Joint Probabilities. First-stage joint inclusion probabilities are automatically saved to an external file when the plan file specifies a PPS without-replacement sampling method. Joint probabilities are used by Complex Samples analysis procedures, such as CSDESCRIPTIVES and CSTABULATE. You can control the name and location of the joint probabilities file.
Output. By default, CSSELECT displays the distribution of selected cases by stratum. Optionally, you can display a case-processing summary.
Basic Specification
- The basic specification is a PLAN subcommand that specifies a sample design file.
- By default, CSPLAN writes output data to the active dataset including final sample weights, stagewise cumulative weights, and stagewise inclusion probabilities. See the CSPLAN design for a description of available output variables.
Operations
- CSSELECT selects sampling units according to specifications given in a sample plan. Typically, the plan is created using the CSPLAN procedure.
- In general, elements are selected. If cluster sampling is performed, groups of elements are selected.
- CSSELECT assumes that the active dataset represents the sampling frame. If a multistage sample design is executed, the active dataset should contain data for all stages. For example, if you want to sample individuals within cities and city blocks, then each case should be an individual, and city and block variables should be coded for each individual. When CSSELECT is used to execute particular stages of the sample design, the active dataset should represent the subframe for those stages only.
- A case is excluded from the sample frame if it has a system-missing value for any input variable in the plan.
- You can control whether user-missing values of stratification and cluster variables are treated as valid. By default, they are treated as invalid.

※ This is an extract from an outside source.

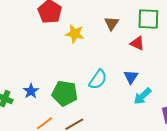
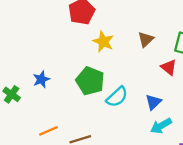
blue star: (31, 91) -> (41, 79), moved
green pentagon: (65, 93) -> (90, 81), moved

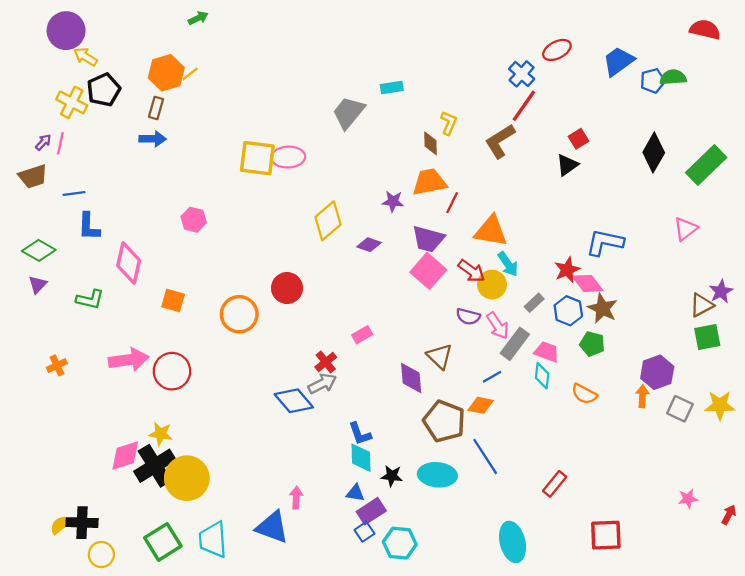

- User-missing values of measure variables are always treated as invalid.
- The CSSELECT procedure has its own seed specification that is independent of the global SET command.
- First-stage joint inclusion probabilities are automatically saved to an external file when the plan file specifies a PPS without-replacement sampling method. By default, the joint probabilities file is given the same name as the plan file (with a different extension) and is written to the same location.
- Output data must be written to an external data file if with-replacement sampling is specified in the plan file.
- This procedure uses the multithreaded options specified by SET THREADS.
Syntax Rules
- The PLAN subcommand is required. All other subcommands are optional.
- Only a single instance of each subcommand is allowed.
- An error occurs if an attribute or keyword is specified more than once within a subcommand.
- An error occurs if the same output file is specified for more than one subcommand.
- Equals signs shown in the syntax chart are required.
- Subcommand names and keywords must be spelled in full.
- Empty subcommands are not allowed.
Limitations
- WEIGHT and SPLIT FILE settings are ignored with a warning by the CSSELECT procedure.